(Collected data)
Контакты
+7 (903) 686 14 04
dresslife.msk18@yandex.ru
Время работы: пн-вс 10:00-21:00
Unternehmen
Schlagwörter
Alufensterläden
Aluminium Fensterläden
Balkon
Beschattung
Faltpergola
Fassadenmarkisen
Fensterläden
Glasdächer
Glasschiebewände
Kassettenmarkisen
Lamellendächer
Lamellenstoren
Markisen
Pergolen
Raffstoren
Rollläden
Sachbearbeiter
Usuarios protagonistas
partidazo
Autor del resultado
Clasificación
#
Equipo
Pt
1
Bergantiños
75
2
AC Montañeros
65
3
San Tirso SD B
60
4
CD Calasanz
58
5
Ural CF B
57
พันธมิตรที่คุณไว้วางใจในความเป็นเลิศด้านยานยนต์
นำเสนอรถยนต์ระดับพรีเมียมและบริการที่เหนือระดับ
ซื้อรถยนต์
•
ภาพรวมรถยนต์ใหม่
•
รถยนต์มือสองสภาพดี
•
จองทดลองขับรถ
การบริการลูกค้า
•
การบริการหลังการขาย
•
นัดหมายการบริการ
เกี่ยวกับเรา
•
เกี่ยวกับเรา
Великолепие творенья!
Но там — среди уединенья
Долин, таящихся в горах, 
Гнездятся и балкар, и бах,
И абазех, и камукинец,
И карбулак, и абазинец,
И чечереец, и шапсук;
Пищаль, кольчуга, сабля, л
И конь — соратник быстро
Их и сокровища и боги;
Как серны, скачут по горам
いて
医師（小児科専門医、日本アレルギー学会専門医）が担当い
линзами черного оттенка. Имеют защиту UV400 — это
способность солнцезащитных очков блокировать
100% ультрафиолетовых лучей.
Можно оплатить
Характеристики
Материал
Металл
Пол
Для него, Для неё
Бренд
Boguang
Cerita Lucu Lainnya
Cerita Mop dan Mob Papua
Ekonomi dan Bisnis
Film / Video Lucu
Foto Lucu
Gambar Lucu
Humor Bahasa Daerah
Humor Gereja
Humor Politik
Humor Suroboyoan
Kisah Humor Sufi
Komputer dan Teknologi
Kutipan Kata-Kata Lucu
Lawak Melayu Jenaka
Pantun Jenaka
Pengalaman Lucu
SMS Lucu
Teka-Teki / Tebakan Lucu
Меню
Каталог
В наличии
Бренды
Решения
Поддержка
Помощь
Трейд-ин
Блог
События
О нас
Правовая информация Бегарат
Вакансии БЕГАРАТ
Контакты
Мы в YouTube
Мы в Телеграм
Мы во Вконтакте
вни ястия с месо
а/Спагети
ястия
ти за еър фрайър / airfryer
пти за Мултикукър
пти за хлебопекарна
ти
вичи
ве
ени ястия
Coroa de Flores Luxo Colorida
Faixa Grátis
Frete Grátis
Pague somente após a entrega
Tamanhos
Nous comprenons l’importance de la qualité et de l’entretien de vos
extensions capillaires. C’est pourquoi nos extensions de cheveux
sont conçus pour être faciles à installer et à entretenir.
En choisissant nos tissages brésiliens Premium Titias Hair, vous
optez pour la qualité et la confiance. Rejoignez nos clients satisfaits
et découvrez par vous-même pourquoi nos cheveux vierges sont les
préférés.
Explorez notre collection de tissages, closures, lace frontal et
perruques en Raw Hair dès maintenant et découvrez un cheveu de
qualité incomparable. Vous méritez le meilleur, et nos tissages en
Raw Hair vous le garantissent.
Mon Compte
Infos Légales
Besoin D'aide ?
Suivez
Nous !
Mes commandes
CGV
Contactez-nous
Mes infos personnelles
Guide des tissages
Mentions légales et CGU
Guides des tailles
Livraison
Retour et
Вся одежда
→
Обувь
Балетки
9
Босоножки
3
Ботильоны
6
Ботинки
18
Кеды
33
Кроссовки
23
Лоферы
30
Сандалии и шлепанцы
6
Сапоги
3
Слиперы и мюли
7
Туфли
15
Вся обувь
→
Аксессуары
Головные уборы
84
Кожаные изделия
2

§ **WHAT YOU SHOULD DO**
Your answer should consist of every line from the entries that holds "découvrez".

§ **WRITTEN ANSWER**
et découvrez par vous-même pourquoi nos cheveux vierges sont les
perruques en Raw Hair dès maintenant et découvrez un cheveu de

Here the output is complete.